*INSTRUCTIONS TO FOLLOW*: Would you print the records below from the first line through the line containing "- Strategy Recommender: 12-18s", skipping the pictures?

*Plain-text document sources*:
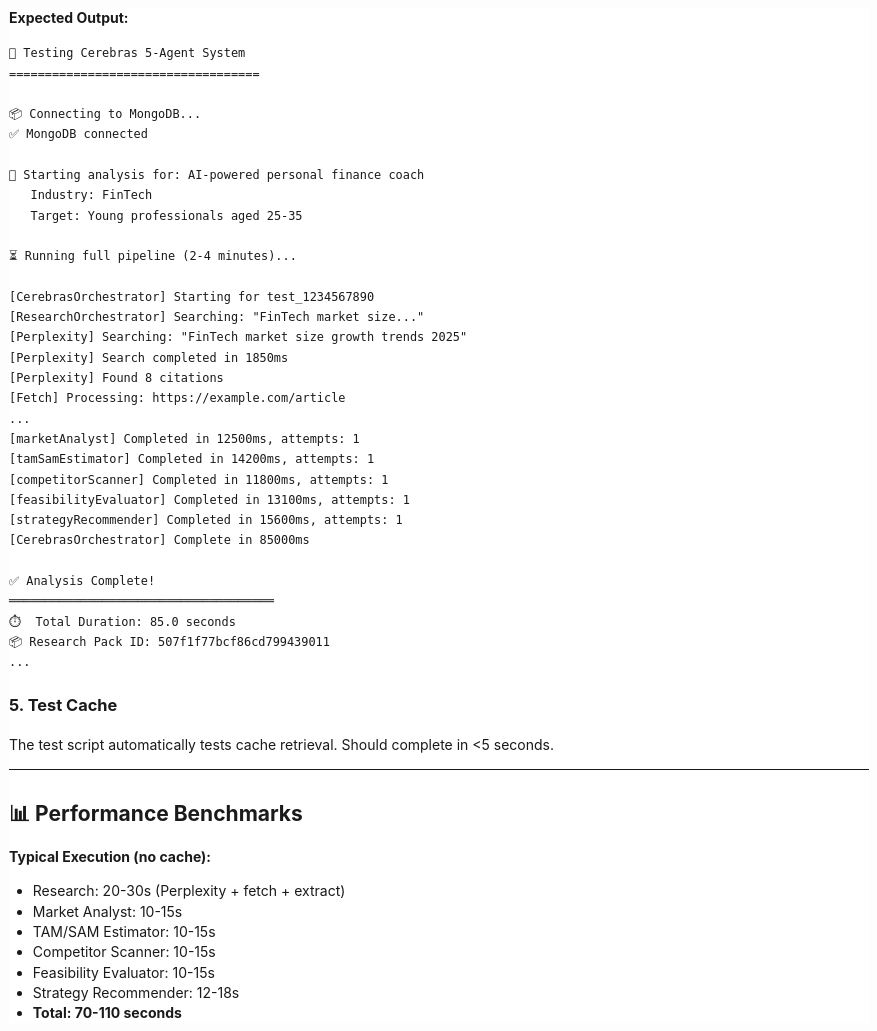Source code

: **Expected Output:**
```
🧪 Testing Cerebras 5-Agent System
===================================

📦 Connecting to MongoDB...
✅ MongoDB connected

🚀 Starting analysis for: AI-powered personal finance coach
   Industry: FinTech
   Target: Young professionals aged 25-35

⏳ Running full pipeline (2-4 minutes)...

[CerebrasOrchestrator] Starting for test_1234567890
[ResearchOrchestrator] Searching: "FinTech market size..."
[Perplexity] Searching: "FinTech market size growth trends 2025"
[Perplexity] Search completed in 1850ms
[Perplexity] Found 8 citations
[Fetch] Processing: https://example.com/article
...
[marketAnalyst] Completed in 12500ms, attempts: 1
[tamSamEstimator] Completed in 14200ms, attempts: 1
[competitorScanner] Completed in 11800ms, attempts: 1
[feasibilityEvaluator] Completed in 13100ms, attempts: 1
[strategyRecommender] Completed in 15600ms, attempts: 1
[CerebrasOrchestrator] Complete in 85000ms

✅ Analysis Complete!
═════════════════════════════════════
⏱️  Total Duration: 85.0 seconds
📦 Research Pack ID: 507f1f77bcf86cd799439011
...
```

### 5. Test Cache

The test script automatically tests cache retrieval. Should complete in <5 seconds.

---

## 📊 Performance Benchmarks

**Typical Execution (no cache):**
- Research: 20-30s (Perplexity + fetch + extract)
- Market Analyst: 10-15s
- TAM/SAM Estimator: 10-15s
- Competitor Scanner: 10-15s
- Feasibility Evaluator: 10-15s
- Strategy Recommender: 12-18s
- **Total: 70-110 seconds**
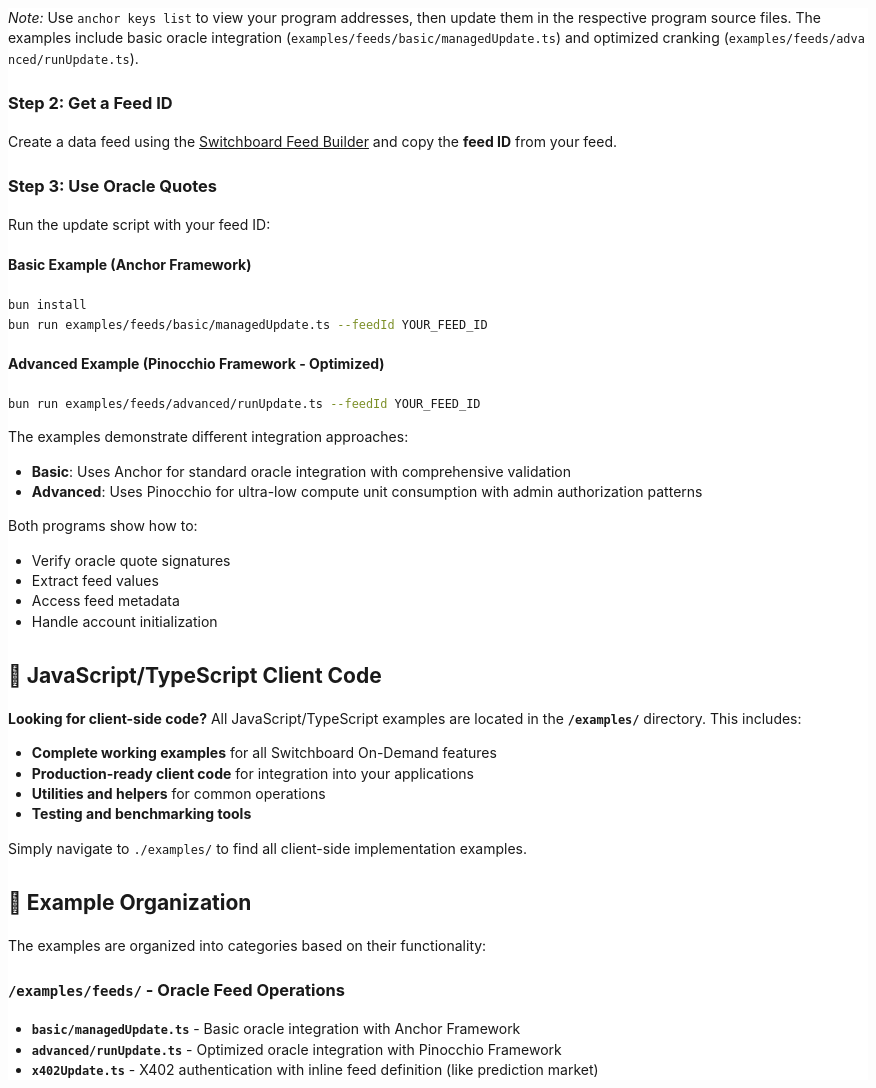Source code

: *Note:* Use `anchor keys list` to view your program addresses, then update them in the respective program source files. The examples include basic oracle integration (`examples/feeds/basic/managedUpdate.ts`) and optimized cranking (`examples/feeds/advanced/runUpdate.ts`).

### Step 2: Get a Feed ID

Create a data feed using the [Switchboard Feed Builder](https://explorer.switchboardlabs.xyz/feed-builder) and copy the **feed ID** from your feed.

### Step 3: Use Oracle Quotes

Run the update script with your feed ID:

#### Basic Example (Anchor Framework)
```bash
bun install
bun run examples/feeds/basic/managedUpdate.ts --feedId YOUR_FEED_ID
```

#### Advanced Example (Pinocchio Framework - Optimized)
```bash
bun run examples/feeds/advanced/runUpdate.ts --feedId YOUR_FEED_ID
```

The examples demonstrate different integration approaches:
- **Basic**: Uses Anchor for standard oracle integration with comprehensive validation
- **Advanced**: Uses Pinocchio for ultra-low compute unit consumption with admin authorization patterns

Both programs show how to:
- Verify oracle quote signatures
- Extract feed values
- Access feed metadata
- Handle account initialization

## 🔧 JavaScript/TypeScript Client Code

**Looking for client-side code?** All JavaScript/TypeScript examples are located in the **`/examples/`** directory. This includes:

- **Complete working examples** for all Switchboard On-Demand features
- **Production-ready client code** for integration into your applications
- **Utilities and helpers** for common operations
- **Testing and benchmarking tools**

Simply navigate to `./examples/` to find all client-side implementation examples.

## 📁 Example Organization

The examples are organized into categories based on their functionality:

### `/examples/feeds/` - Oracle Feed Operations
- **`basic/managedUpdate.ts`** - Basic oracle integration with Anchor Framework
- **`advanced/runUpdate.ts`** - Optimized oracle integration with Pinocchio Framework
- **`x402Update.ts`** - X402 authentication with inline feed definition (like prediction market)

*SOLUTION*:
Source code

: **Expected Output:**
```
🧪 Testing Cerebras 5-Agent System
===================================

📦 Connecting to MongoDB...
✅ MongoDB connected

🚀 Starting analysis for: AI-powered personal finance coach
   Industry: FinTech
   Target: Young professionals aged 25-35

⏳ Running full pipeline (2-4 minutes)...

[CerebrasOrchestrator] Starting for test_1234567890
[ResearchOrchestrator] Searching: "FinTech market size..."
[Perplexity] Searching: "FinTech market size growth trends 2025"
[Perplexity] Search completed in 1850ms
[Perplexity] Found 8 citations
[Fetch] Processing: https://example.com/article
...
[marketAnalyst] Completed in 12500ms, attempts: 1
[tamSamEstimator] Completed in 14200ms, attempts: 1
[competitorScanner] Completed in 11800ms, attempts: 1
[feasibilityEvaluator] Completed in 13100ms, attempts: 1
[strategyRecommender] Completed in 15600ms, attempts: 1
[CerebrasOrchestrator] Complete in 85000ms

✅ Analysis Complete!
═════════════════════════════════════
⏱️  Total Duration: 85.0 seconds
📦 Research Pack ID: 507f1f77bcf86cd799439011
...
```

### 5. Test Cache

The test script automatically tests cache retrieval. Should complete in <5 seconds.

---

## 📊 Performance Benchmarks

**Typical Execution (no cache):**
- Research: 20-30s (Perplexity + fetch + extract)
- Market Analyst: 10-15s
- TAM/SAM Estimator: 10-15s
- Competitor Scanner: 10-15s
- Feasibility Evaluator: 10-15s
- Strategy Recommender: 12-18s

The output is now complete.